Some of the challenges of the digital publishing age are about investing in new skills. The centre of the publishing business is still working together with greater authors. But now market is becoming more and more important and entails data analytics. In London, I employ at least 10 PhD-level mathematicians and physicists who analyse data which helps us price effectively, acquire effectively, and do print runs. All these things give us an advantage. For small publishers, buying those skill sets is going to be increasingly difficult.         
      
NAWAID ANJUM: Are publishers willing to look beyond ebooks and audio books and do more innovations globally? 
 
CHARLIE REDMAYNE:  I think there has been a lot of experimentation, but not with a great deal of success. The ebook business in India is a fledgling business. It’s about 1 per cent of our sales, but in United Kingdom it’s 20 per cent. In America, it’s higher than that. If you look at certain genres, our fiction publishing for instance, it’s about 30 per cent. So, they are very, very significant businesses. The ebook business has grown in the UK and it’d grow in India. The audio book business is growing very quickly in America and in the UK and again in India, it’d grow. Beyond that, there has been a lot of experimentation around websites, around apps. Hachette has recently bought a games company. The best way is to just concentrate as a publisher on the things we do well — telling stories and working with authors — and then work with partners to create experiences beyond that. When I was working with J K Rowling, with Pottermore, we worked with Sony to create the book of spells on PlayStation. When I came to HarperCollins, we worked with Samsung to create a product that’s available on Samsung devices around George R R Martin. These things were successful. But now the publishers are becoming developers and game-makers. It’s already very difficult first to make money with books — and we really know how to make books. We should be involved in telling stories on other platforms. But we need to do that in a way that we work with partners. So, at HarperCollins, we run our own ebook and audio businesses. But we are working with partners in the games space, we are working with producers in the television space, and if we have involvement in those areas, we will work with the experts.
 
NAWAID ANJUM: What are the key differences between the two approaches — traditional publishing and digital publishing? How does e-rights management work?

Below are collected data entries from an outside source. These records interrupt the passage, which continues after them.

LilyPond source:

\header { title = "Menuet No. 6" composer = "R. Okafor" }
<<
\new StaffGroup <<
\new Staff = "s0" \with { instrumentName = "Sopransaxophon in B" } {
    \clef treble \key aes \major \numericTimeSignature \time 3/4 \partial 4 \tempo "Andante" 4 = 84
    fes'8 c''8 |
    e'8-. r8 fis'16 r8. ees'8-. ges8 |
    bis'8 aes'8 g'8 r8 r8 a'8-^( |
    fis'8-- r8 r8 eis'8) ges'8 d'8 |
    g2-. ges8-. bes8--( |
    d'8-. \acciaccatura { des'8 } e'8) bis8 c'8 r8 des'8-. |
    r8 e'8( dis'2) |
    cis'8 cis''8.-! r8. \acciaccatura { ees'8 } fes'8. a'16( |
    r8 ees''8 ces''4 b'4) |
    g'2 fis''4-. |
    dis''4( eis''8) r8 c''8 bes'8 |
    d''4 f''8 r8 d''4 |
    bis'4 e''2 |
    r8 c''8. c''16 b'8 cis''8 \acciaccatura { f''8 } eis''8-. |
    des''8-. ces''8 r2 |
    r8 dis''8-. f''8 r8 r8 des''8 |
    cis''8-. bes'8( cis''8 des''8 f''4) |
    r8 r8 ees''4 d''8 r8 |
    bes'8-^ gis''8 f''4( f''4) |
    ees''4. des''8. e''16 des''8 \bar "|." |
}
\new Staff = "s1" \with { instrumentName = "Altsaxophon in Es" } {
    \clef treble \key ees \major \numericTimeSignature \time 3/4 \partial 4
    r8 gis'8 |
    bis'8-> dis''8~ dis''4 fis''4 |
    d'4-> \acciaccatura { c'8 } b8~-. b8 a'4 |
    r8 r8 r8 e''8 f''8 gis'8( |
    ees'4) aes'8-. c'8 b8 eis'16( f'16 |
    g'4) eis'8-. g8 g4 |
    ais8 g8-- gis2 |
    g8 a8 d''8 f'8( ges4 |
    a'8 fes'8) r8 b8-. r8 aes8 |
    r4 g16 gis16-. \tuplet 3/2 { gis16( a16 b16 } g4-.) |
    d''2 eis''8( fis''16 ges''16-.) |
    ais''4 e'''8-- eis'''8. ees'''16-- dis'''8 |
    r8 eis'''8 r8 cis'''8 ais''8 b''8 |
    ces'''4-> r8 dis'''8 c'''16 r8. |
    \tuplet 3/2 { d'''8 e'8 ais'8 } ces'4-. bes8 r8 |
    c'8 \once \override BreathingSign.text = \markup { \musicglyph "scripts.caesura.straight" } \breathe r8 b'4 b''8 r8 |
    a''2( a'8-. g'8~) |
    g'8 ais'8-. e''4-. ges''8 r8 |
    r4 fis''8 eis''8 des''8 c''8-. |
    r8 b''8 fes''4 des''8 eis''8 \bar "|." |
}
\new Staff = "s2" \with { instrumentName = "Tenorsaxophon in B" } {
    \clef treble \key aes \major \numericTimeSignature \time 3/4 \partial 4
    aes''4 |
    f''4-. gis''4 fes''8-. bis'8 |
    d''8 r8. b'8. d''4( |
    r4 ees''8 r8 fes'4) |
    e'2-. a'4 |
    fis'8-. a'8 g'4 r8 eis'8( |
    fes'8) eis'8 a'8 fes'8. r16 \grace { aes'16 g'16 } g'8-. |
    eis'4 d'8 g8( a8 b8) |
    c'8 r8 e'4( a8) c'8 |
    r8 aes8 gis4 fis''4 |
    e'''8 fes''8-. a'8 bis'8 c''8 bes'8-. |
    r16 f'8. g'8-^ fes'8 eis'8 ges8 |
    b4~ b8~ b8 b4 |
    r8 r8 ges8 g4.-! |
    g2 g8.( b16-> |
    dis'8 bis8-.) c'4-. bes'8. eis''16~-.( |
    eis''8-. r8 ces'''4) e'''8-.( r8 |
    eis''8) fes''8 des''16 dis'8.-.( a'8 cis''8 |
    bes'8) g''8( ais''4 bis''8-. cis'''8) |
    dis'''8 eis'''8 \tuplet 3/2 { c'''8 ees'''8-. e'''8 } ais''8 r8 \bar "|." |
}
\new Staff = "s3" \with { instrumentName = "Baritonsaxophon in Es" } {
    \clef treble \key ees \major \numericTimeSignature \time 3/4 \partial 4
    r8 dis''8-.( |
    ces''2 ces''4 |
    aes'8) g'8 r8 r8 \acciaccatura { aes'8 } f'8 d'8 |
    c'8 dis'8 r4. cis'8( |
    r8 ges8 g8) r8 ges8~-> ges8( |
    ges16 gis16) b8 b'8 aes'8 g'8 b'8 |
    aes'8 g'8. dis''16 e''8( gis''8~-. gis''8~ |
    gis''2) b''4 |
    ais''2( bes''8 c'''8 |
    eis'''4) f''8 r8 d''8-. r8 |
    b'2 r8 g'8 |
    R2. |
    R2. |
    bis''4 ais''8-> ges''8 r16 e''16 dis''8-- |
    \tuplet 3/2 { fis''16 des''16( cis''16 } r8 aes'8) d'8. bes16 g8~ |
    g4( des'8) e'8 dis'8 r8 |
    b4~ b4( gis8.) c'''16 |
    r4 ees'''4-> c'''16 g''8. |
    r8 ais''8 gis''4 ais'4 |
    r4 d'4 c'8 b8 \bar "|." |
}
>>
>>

CHARLIE REDMAYNE: One of the things publishers have been guilty of historically is buying rights and then sitting on it. We shouldn’t do that. J K Rowling, for instance, was very clever. She retained digital rights because when they said they wanted to buy digital rights, she said, ‘What are you going to do with them?’ That was in 1997. I think that if you buy rights then you should exploit rights. We don’t buy any books now unless we have e-rights and audio rights. But then, again, my commitment to authors in the UK is that we will make an e-book and an audio book available the same day that we publish a physical book. That’s with every book we do. Then, beyond that, it tends to be more opportunistic. If we have an idea for a book, then we’ll go to the author and say, look, here’s an opportunity. We need to work with Samsung or Sony to execute it. But if it’s a good idea, and the author is excited by, we’ll find a way of doing it. For me, that’s more the way to do it. We shouldn’t just acquire rights, then expect authors to just rely on us to sit on them if we don’t have good ideas about how to exploit them. We should think about the exploitation of rights, then we should go to the authors and we should be ahead of the curve on it.